C’est un essai inquiet. Inquiet pour l’avenir de l’humanité, et plus spécifiquement pour la condition féminine. Un livre féministe donc. Mais qui, paradoxalement, relativise l’apport du féminisme. Car les luttes féministes, à en croire Véra Nikolski, autrice de "Féminicène", n’ont pas joué un rôle décisif dans l’émancipation des femmes. Le vrai moteur de cette émancipation? Pour l’essayiste, il s'agit de la révolution industrielle.
Aux antipodes du récit héroïque
Parce que le capitalisme industriel a fait des femmes des ouvriers comme les autres - enfin, moins payées que les autres, mais des ouvrières tout de même, accédant avec le salariat à une forme d’autonomie. Parce qu’en faisant chuter la mortalité infantile, le progrès médical a permis à la société de se contenter d’une natalité bien moindre, une évolution qui libère partiellement les femmes d’une assignation à enfanter pendant une bonne partie de leur vie active. Parce que le différentiel de force physique moyenne entre femmes et hommes devient insignifiant face à une machine. Parce qu’en permettant aux femmes, comme aux hommes, d’ouvrir un robinet dans la maison, ou d’appuyer sur un bouton pour laver le linge, la révolution industrielle leur a permis de consacrer du temps à d’autres choses. D’accéder à l’éducation. De vivre en dehors de l’assignation domestique.
Dans les deux cents années d’ascension fulgurante de leur condition (fulgurante, oui, en regard des dizaines de milliers d’années où cette condition n’évolue guère), les femmes ont pris, et ont bien fait de prendre, ce que la société dominée par les hommes voulait bien leur donner.
Ce que je reproche au féminisme, ce n’est pas de parler des droits, c’est de négliger le reste.

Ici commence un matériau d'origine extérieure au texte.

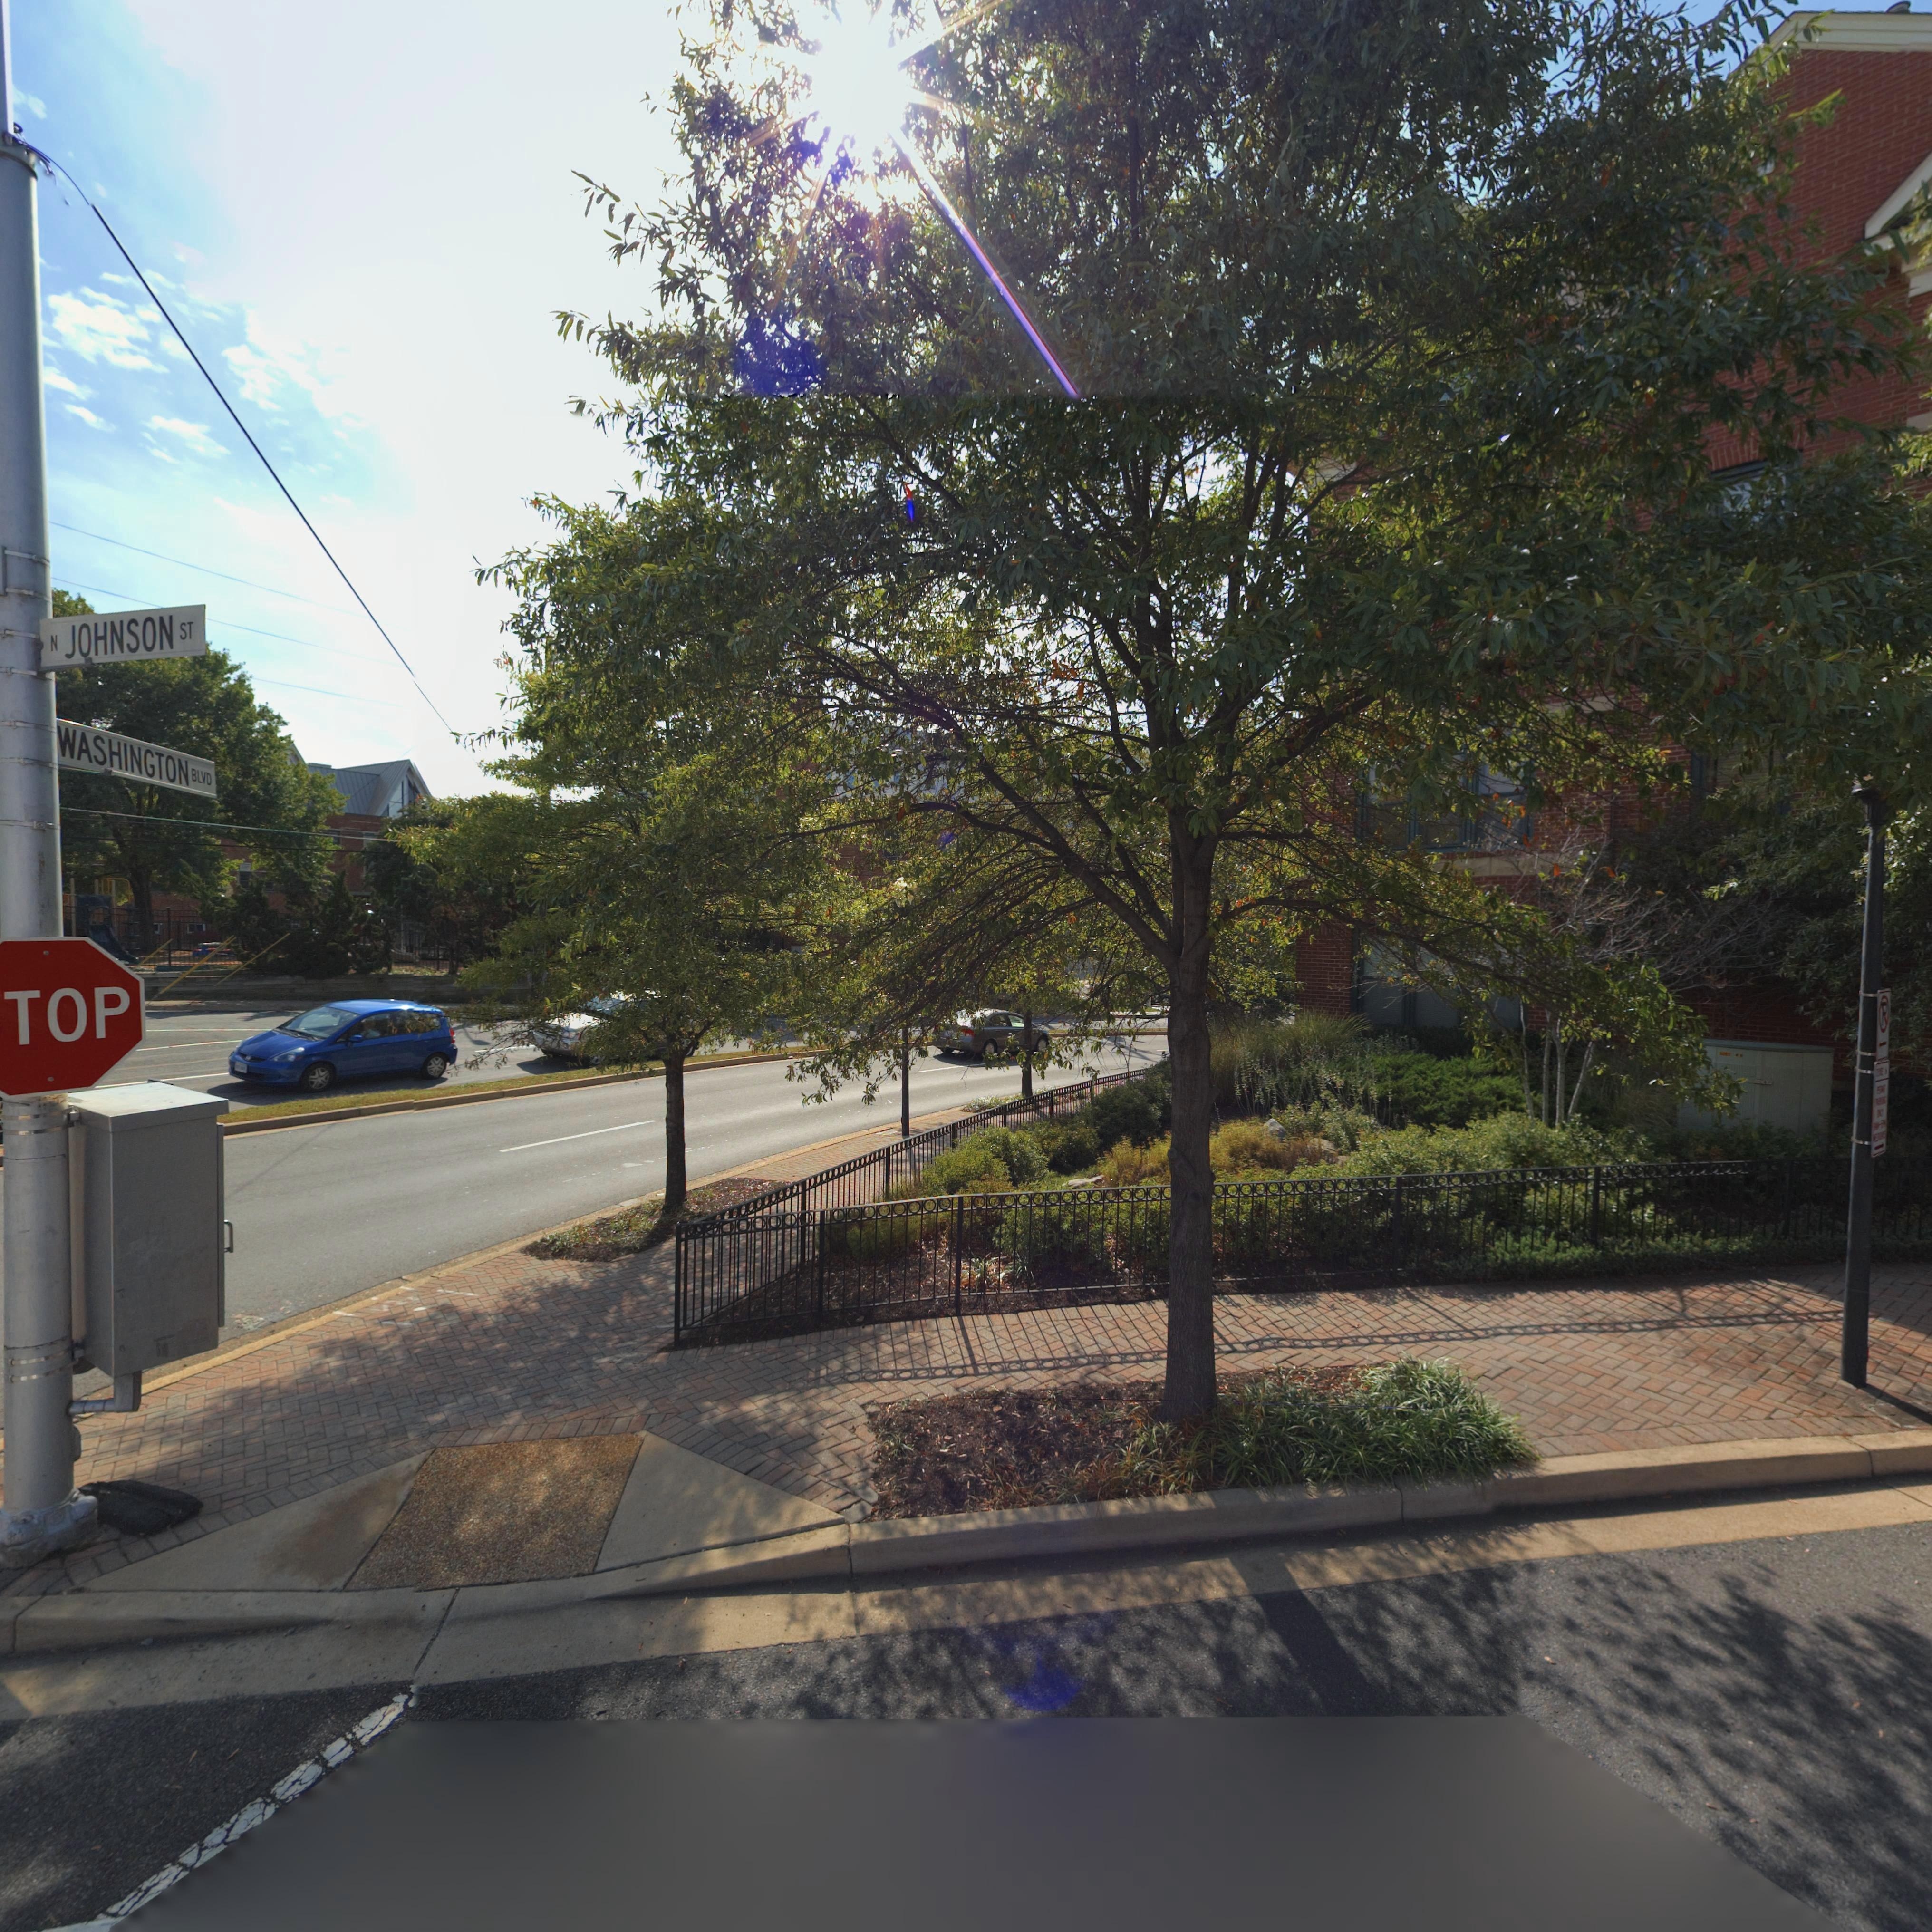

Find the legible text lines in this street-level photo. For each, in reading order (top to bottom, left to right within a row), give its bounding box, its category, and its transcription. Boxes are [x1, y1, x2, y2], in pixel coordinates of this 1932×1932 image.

Quand on aime le féminisme, on peut se sentir frustré par ce bilan, aux antipodes d’un récit héroïque. Et sans doute l’autrice va-t-elle (par provocation?) un peu loin. Véra Nikolski, d’ailleurs, ne nie pas que ces luttes féministes ont joué un rôle. Mais elle les soumet aux conditions matérielles qui rendent l’émancipation pensable et possible. Son regard doit beaucoup au matérialisme historique de Marx et Engels. Son féminisme, à Simone de Beauvoir. C’est ce regard qui rend cet essai passionnant et remarquable - notamment dans sa manière d’envisager un féminisme d’avenir.
Retour de bâton
Car si c’est la société industrielle qui a permis l’émancipation des femmes, que se passera-t-il si, bon gré mal gré, l’humanité se désindustrialise? Si les rapports du GIEC ou du Club de Rome ont raison? Si les ressources fossiles, fondement de l’industrialisation, s’épuisent? Si la démographie mondiale s’effondre, comme des projections sérieuses l’annoncent? La force physique des hommes et le rôle reproductif des femmes ne risquent-ils pas de fonder à nouveau une discrimination, une domination masculine accrue? Suffira-t-il que quelques générations aient pensé et voulu l’égalité homme-femme, en dignité et en droit, pour que cette pensée structure, autant qu’aujourd’hui, et en dépit des imperfections de ladite égalité, la vie en commun?
Ne vaut-il pas mieux armer les femmes plutôt que de les protéger?
S'affirmer dans les métiers d'avenir
Véra Nikolski ne le croit pas. Alors elle invite à un féminisme moins idéaliste que celui qui prévaut aujourd’hui. Selon elle, il n’est plus temps de jeter l’opprobre sur les reliquats d’une domination masculine bien moins hégémonique que naguère. Sur ce point en particulier, on peut regretter que Véra Nikolski mette une grande énergie à critiquer le néo-féminisme plutôt qu’à proposer sa réflexion comme une nouvelle aile ou un nouveau temps du même mouvement féministe.
Puisse sa proposition aiguillonner plutôt que diviser. Car elle invite avant tout les femmes à prendre les places qui sont aujourd'hui, de fait, possibles à prendre, dans les secteurs clé de l’avenir. Des femmes agronomes, des femmes militaires, des planificatrices, des ingénieures en matériaux. Plutôt ingénieure, oui, dit-elle à ses propres filles, comme sa propre mère, ses deux grands-mères et ses sœurs, que sociologue comme elle-même. Pour un féminisme du faire, plutôt que de la revendication. Un féminisme à son sens bien plus pragmatique dans les temps sombres qu’elle voit venir.
Francesco Biamonte/mh
Véra Nikolski, "Féminicène", ed. Fayard.